Cody Stavenhagen, The Athletic: First Look: Projecting Michigan’s 2019 defensive and special teams depth chart

“The good news: Lavert Hill is back after a First Team All-Big Ten season. Hill has started 25 games at corner, and though he likely would have been an NFL Draft pick, he is returning to build on the past two years and maybe become a first-day selection. Hill isn’t a true ballhawk (he has three career interceptions), but he’s a stingy shutdown corner. He’s listed at 5-11, 181, but he’s crafty enough to match up well with nearly any Big Ten receiver (though feel free to insert your joke about Ohio State and crossing patterns here).

The bad news: Long, Hill’s counterpart in shutting down opposing passing games, is going pro. That leaves a spot open. And there’s not a real frontrunner to fill it. Brandon Watson, who is graduated, played the majority of snaps at nickel, so there’s also not another Wolverine with a ton of legit game experience at this position.
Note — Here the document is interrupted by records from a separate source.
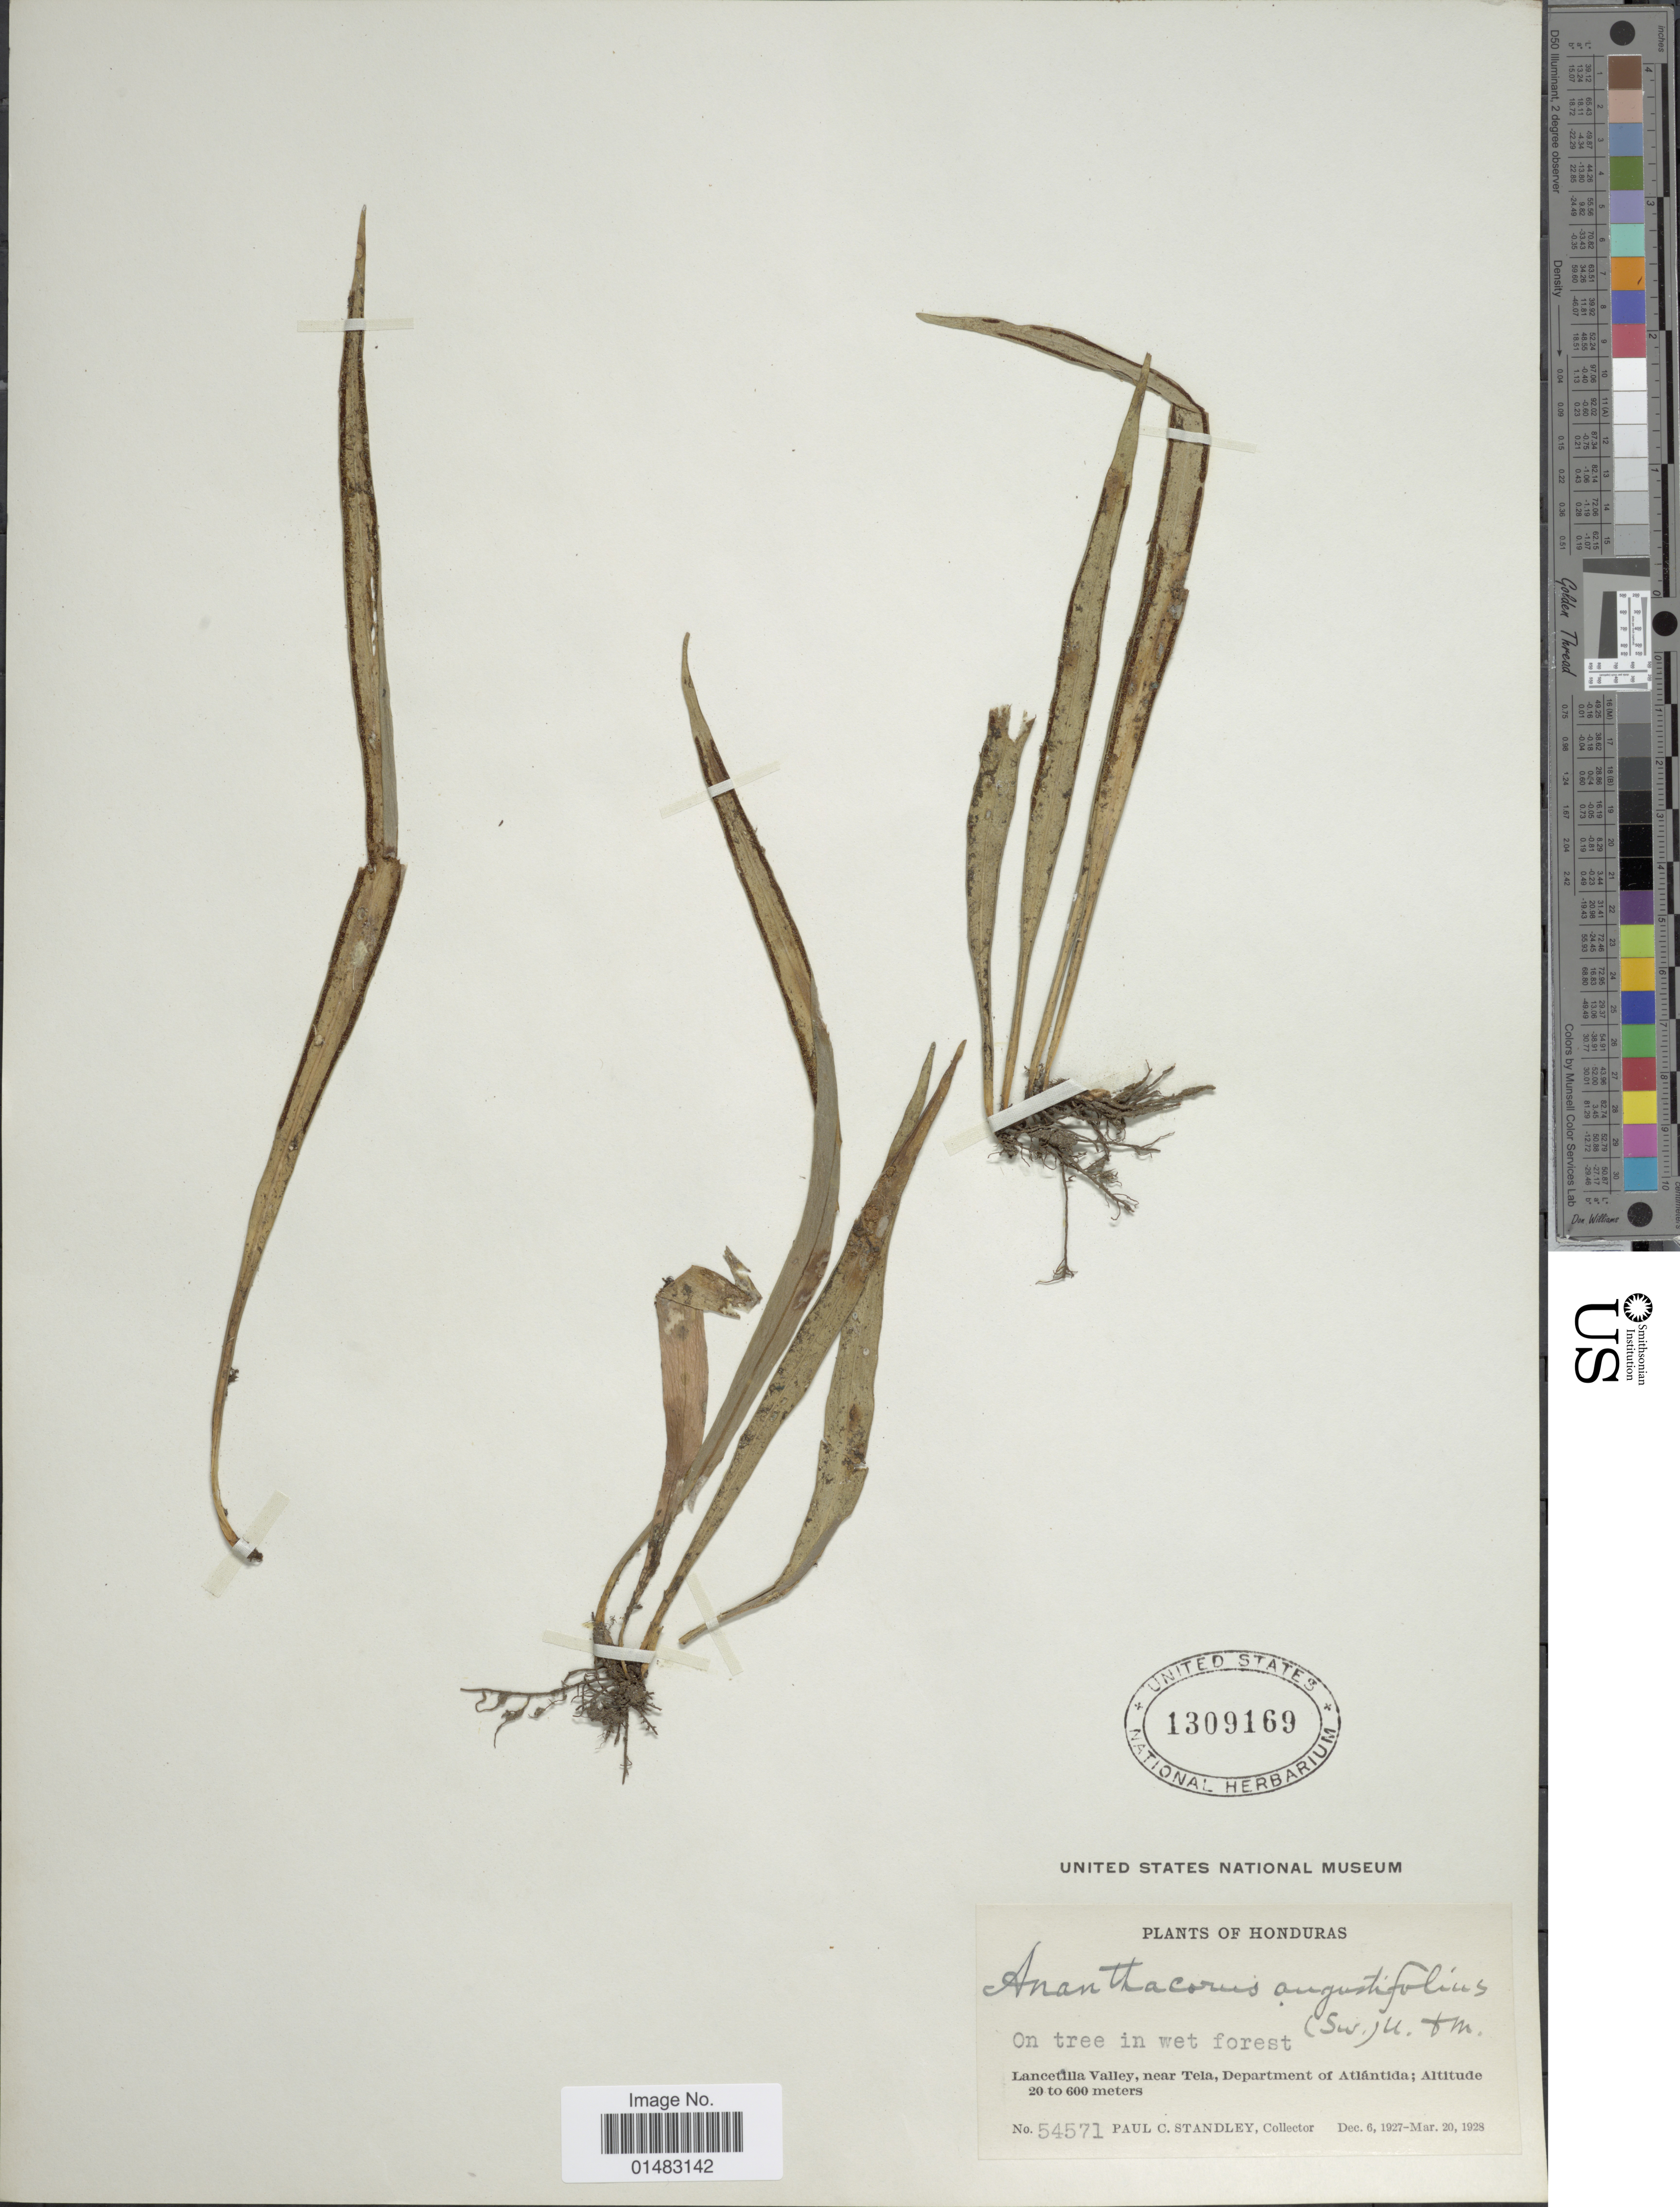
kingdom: Plantae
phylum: Tracheophyta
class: Polypodiopsida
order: Polypodiales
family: Pteridaceae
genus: Ananthacorus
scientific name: Ananthacorus angustifolius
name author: (Sw.) Underw. & Maxon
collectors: P. C. Standley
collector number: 54571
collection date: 1927-12-06/1928-03-20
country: Honduras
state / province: Atlántida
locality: Lancetilla Valley, near Tela, Department of Atlandia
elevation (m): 20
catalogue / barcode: US 1306169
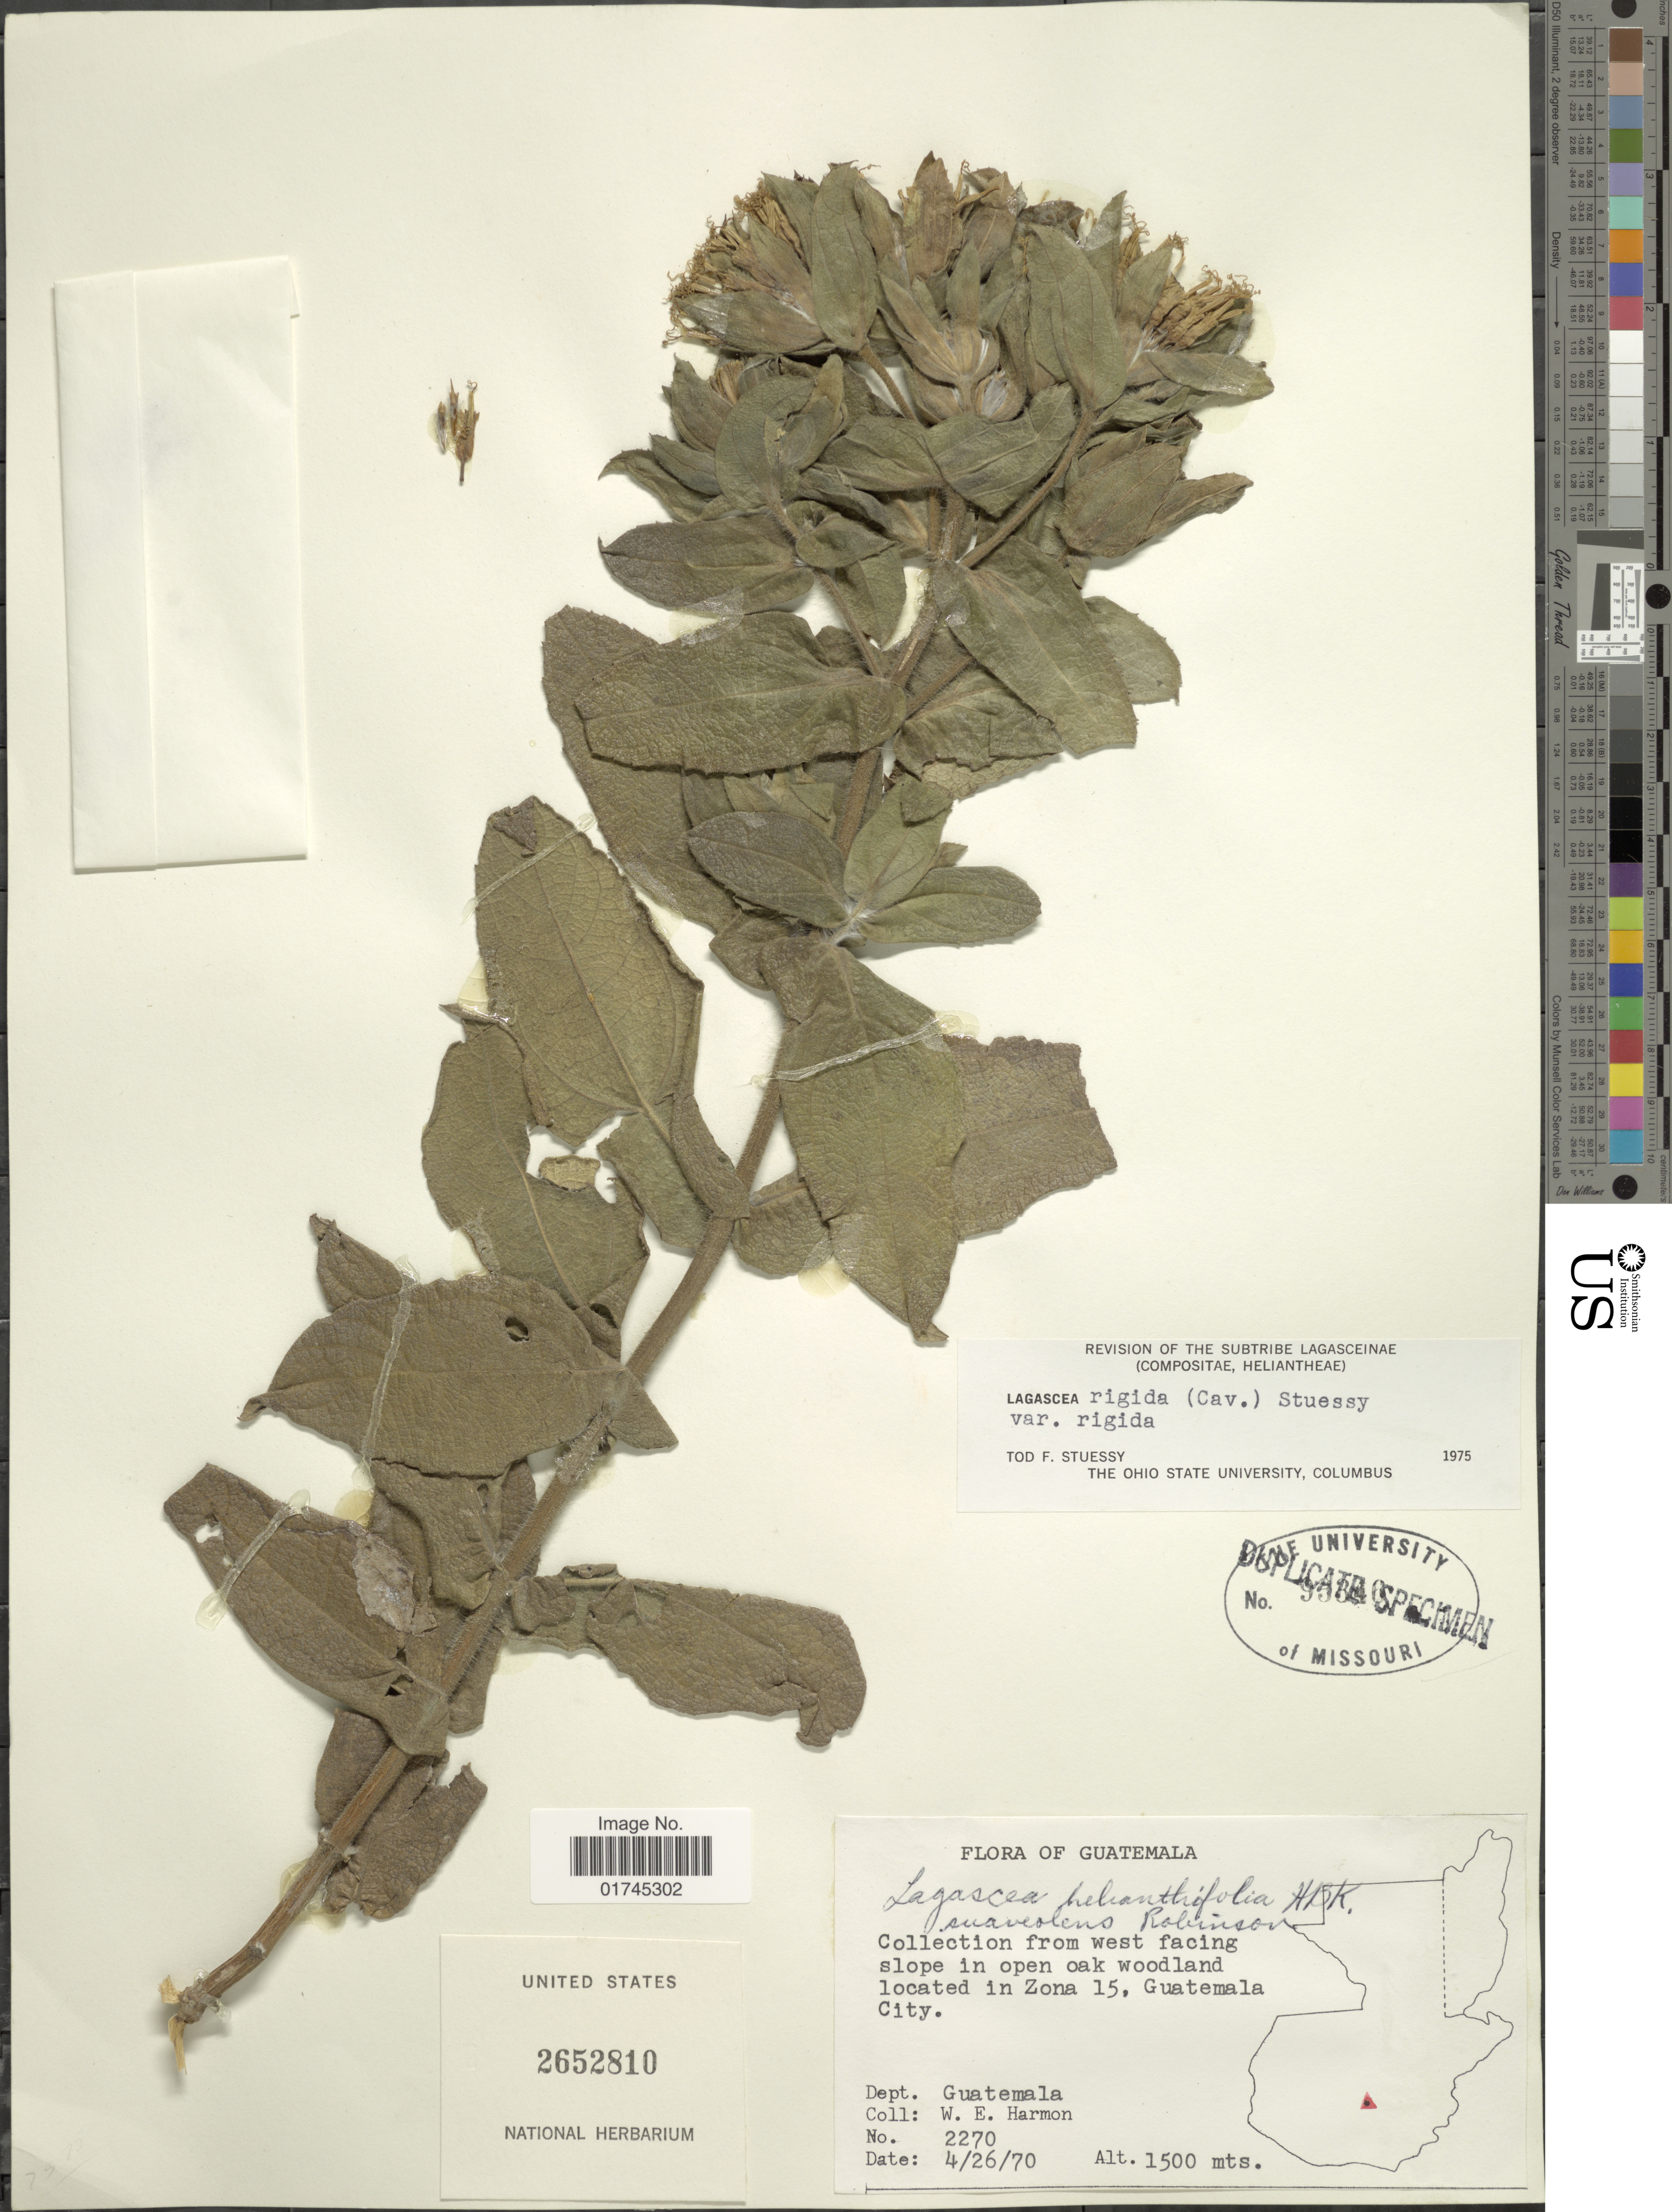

Ambry Thomas hasn’t seen a ton of meaningful snaps, but he has the most game experience and even has an interception under his belt. A long list of other young players will be competing for this job. Myles Sims earned a lot of praise in camp last fall, and there seems to be positive vibes around Vincent Gray and Gemon Green.

All that said, the battle for Michigan’s No. 2 corner spot could be the team’s most notable — and most wide-open — battle in fall camp.”